Find every line in the records below that contains "chân", and copy it.

(Extracted material Opens)

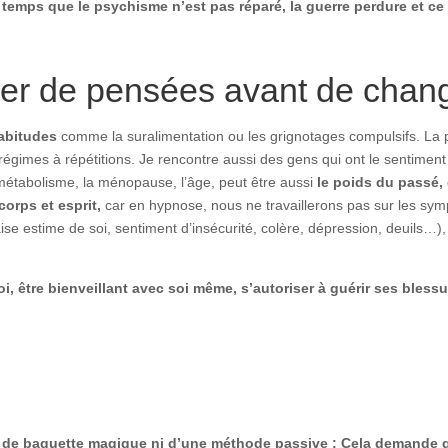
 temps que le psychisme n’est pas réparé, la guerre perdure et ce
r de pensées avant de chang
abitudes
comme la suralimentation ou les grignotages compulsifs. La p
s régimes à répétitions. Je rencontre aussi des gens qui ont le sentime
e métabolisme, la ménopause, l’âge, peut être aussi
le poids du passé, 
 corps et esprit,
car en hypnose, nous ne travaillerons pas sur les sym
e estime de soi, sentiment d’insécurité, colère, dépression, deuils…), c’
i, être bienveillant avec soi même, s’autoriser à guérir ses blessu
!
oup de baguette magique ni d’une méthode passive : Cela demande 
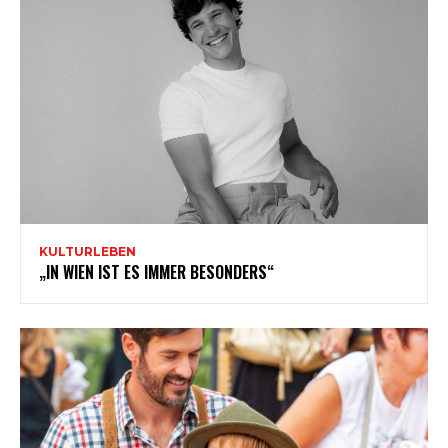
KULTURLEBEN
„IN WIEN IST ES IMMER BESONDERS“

(Extracted material Closes)
(Extracted material Opens)

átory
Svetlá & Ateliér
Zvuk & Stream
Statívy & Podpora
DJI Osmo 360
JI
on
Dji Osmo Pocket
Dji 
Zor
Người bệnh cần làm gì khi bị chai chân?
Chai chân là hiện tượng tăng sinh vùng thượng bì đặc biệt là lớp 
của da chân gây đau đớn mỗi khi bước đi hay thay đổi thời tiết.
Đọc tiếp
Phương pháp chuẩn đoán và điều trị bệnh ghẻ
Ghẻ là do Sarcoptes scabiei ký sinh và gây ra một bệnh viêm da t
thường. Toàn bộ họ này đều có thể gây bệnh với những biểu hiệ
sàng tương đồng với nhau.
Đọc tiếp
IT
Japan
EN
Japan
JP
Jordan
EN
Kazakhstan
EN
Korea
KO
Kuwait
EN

(Extracted material Closes)

Solution to this task
Người bệnh cần làm gì khi bị chai chân?
Chai chân là hiện tượng tăng sinh vùng thượng bì đặc biệt là lớp 
của da chân gây đau đớn mỗi khi bước đi hay thay đổi thời tiết.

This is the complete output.